● **DIRECTIONS**: Would it be possible to write out each entry below exactly, without the pictures?

● **GIVEN ENTRIES**:
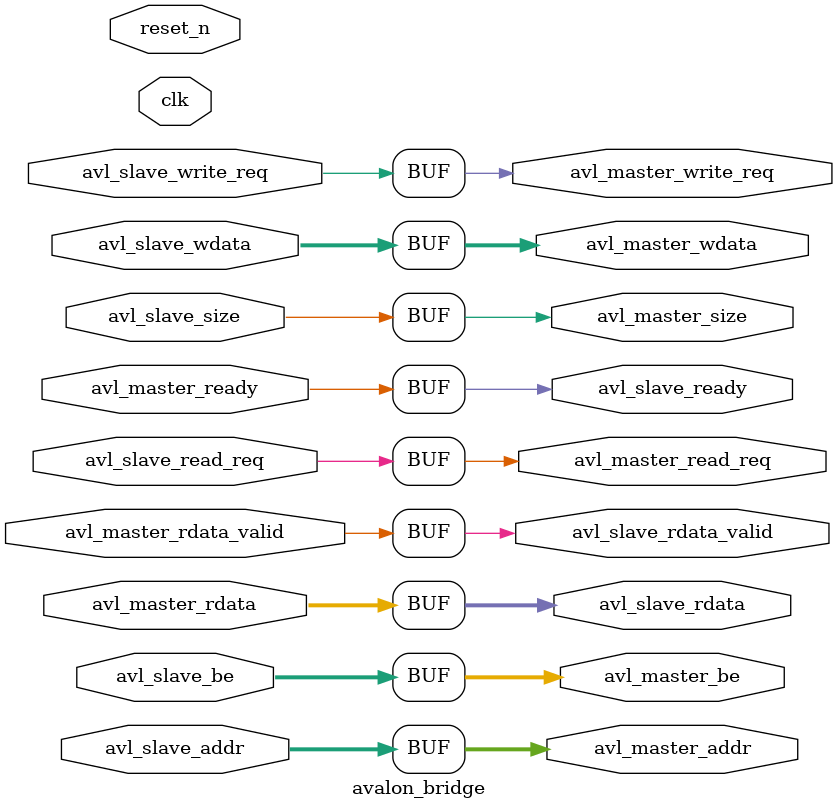
<source format=v>
module avalon_bridge (
	clk,
	reset_n,

	avl_master_ready,
	avl_master_addr,
	avl_master_rdata_valid,
	avl_master_rdata,
	avl_master_wdata,
	avl_master_be,
	avl_master_read_req,
	avl_master_write_req,
	avl_master_size,

	avl_slave_ready,
	avl_slave_addr,
	avl_slave_rdata_valid,
	avl_slave_rdata,
	avl_slave_wdata,
	avl_slave_be,
	avl_slave_read_req,
	avl_slave_write_req,
	avl_slave_size
);

	// Parameters
	parameter ADDR_WIDTH   = 64;
	parameter DATA_WIDTH_M = 64;
	parameter BE_WIDTH_M	  = 8;
	parameter DATA_WIDTH_S = 64;
	parameter BE_WIDTH_S	  = 8;
	parameter MAX_BSIZE   = 1;
	
	// Clock and reset
	input               clk;
	input               reset_n;

	// Master interface
	input               			avl_master_ready;                 //              avl.waitrequest_n
	output [ADDR_WIDTH-1:0]    avl_master_addr;                  //                 .address
	input               			avl_master_rdata_valid;           //                 .readdatavalid
	input  [DATA_WIDTH_M-1:0]  avl_master_rdata;                 //                 .readdata
	output [DATA_WIDTH_M-1:0]  avl_master_wdata;                 //                 .writedata
	output [BE_WIDTH_M-1:0]    avl_master_be;                    //                 .byteenable
	output              			avl_master_read_req;              //                 .read
	output              			avl_master_write_req;             //                 .write
	output [MAX_BSIZE-1:0]     avl_master_size;
	
	// Slave Interface
	output             			avl_slave_ready;                  //              avl.waitrequest_n
	input  [ADDR_WIDTH-1:0]    avl_slave_addr;                  //                 .address
	output             			avl_slave_rdata_valid;           //                 .readdatavalid
	output [DATA_WIDTH_S-1:0]  avl_slave_rdata;                 //                 .readdata
	input  [DATA_WIDTH_S-1:0]  avl_slave_wdata;                 //                 .writedata
	input  [BE_WIDTH_S-1:0]    avl_slave_be;                    //                 .byteenable
	input              			avl_slave_read_req;              //                 .read
	input              			avl_slave_write_req;             //                 .write
	input  [MAX_BSIZE-1:0]      avl_slave_size;

assign avl_slave_ready = avl_master_ready;
assign avl_master_addr = avl_slave_addr;
assign avl_slave_rdata_valid = avl_master_rdata_valid;
assign avl_master_size = avl_slave_size;

generate if (DATA_WIDTH_S < DATA_WIDTH_M) begin
		assign avl_slave_rdata = avl_master_rdata[DATA_WIDTH_S-1:0];
		assign avl_master_wdata = {{DATA_WIDTH_M-DATA_WIDTH_S{1'b0}}, avl_slave_wdata};
		assign avl_master_be = {{BE_WIDTH_M-BE_WIDTH_S{1'b0}}, avl_slave_be};
	end
	else begin
		assign avl_slave_rdata = {{DATA_WIDTH_S-DATA_WIDTH_M{1'b0}}, avl_master_rdata};
		assign avl_master_wdata = avl_slave_wdata[DATA_WIDTH_M-1:0];
		assign avl_master_be = avl_slave_be[BE_WIDTH_M-1:0];
	end
endgenerate

assign avl_master_read_req = avl_slave_read_req;
assign avl_master_write_req = avl_slave_write_req;

endmodule

</source>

● **ANSWER BELOW**:
<source format=v>
module avalon_bridge (
	clk,
	reset_n,

	avl_master_ready,
	avl_master_addr,
	avl_master_rdata_valid,
	avl_master_rdata,
	avl_master_wdata,
	avl_master_be,
	avl_master_read_req,
	avl_master_write_req,
	avl_master_size,

	avl_slave_ready,
	avl_slave_addr,
	avl_slave_rdata_valid,
	avl_slave_rdata,
	avl_slave_wdata,
	avl_slave_be,
	avl_slave_read_req,
	avl_slave_write_req,
	avl_slave_size
);

	// Parameters
	parameter ADDR_WIDTH   = 64;
	parameter DATA_WIDTH_M = 64;
	parameter BE_WIDTH_M	  = 8;
	parameter DATA_WIDTH_S = 64;
	parameter BE_WIDTH_S	  = 8;
	parameter MAX_BSIZE   = 1;
	
	// Clock and reset
	input               clk;
	input               reset_n;

	// Master interface
	input               			avl_master_ready;                 //              avl.waitrequest_n
	output [ADDR_WIDTH-1:0]    avl_master_addr;                  //                 .address
	input               			avl_master_rdata_valid;           //                 .readdatavalid
	input  [DATA_WIDTH_M-1:0]  avl_master_rdata;                 //                 .readdata
	output [DATA_WIDTH_M-1:0]  avl_master_wdata;                 //                 .writedata
	output [BE_WIDTH_M-1:0]    avl_master_be;                    //                 .byteenable
	output              			avl_master_read_req;              //                 .read
	output              			avl_master_write_req;             //                 .write
	output [MAX_BSIZE-1:0]     avl_master_size;
	
	// Slave Interface
	output             			avl_slave_ready;                  //              avl.waitrequest_n
	input  [ADDR_WIDTH-1:0]    avl_slave_addr;                  //                 .address
	output             			avl_slave_rdata_valid;           //                 .readdatavalid
	output [DATA_WIDTH_S-1:0]  avl_slave_rdata;                 //                 .readdata
	input  [DATA_WIDTH_S-1:0]  avl_slave_wdata;                 //                 .writedata
	input  [BE_WIDTH_S-1:0]    avl_slave_be;                    //                 .byteenable
	input              			avl_slave_read_req;              //                 .read
	input              			avl_slave_write_req;             //                 .write
	input  [MAX_BSIZE-1:0]      avl_slave_size;

assign avl_slave_ready = avl_master_ready;
assign avl_master_addr = avl_slave_addr;
assign avl_slave_rdata_valid = avl_master_rdata_valid;
assign avl_master_size = avl_slave_size;

generate if (DATA_WIDTH_S < DATA_WIDTH_M) begin
		assign avl_slave_rdata = avl_master_rdata[DATA_WIDTH_S-1:0];
		assign avl_master_wdata = {{DATA_WIDTH_M-DATA_WIDTH_S{1'b0}}, avl_slave_wdata};
		assign avl_master_be = {{BE_WIDTH_M-BE_WIDTH_S{1'b0}}, avl_slave_be};
	end
	else begin
		assign avl_slave_rdata = {{DATA_WIDTH_S-DATA_WIDTH_M{1'b0}}, avl_master_rdata};
		assign avl_master_wdata = avl_slave_wdata[DATA_WIDTH_M-1:0];
		assign avl_master_be = avl_slave_be[BE_WIDTH_M-1:0];
	end
endgenerate

assign avl_master_read_req = avl_slave_read_req;
assign avl_master_write_req = avl_slave_write_req;

endmodule

</source>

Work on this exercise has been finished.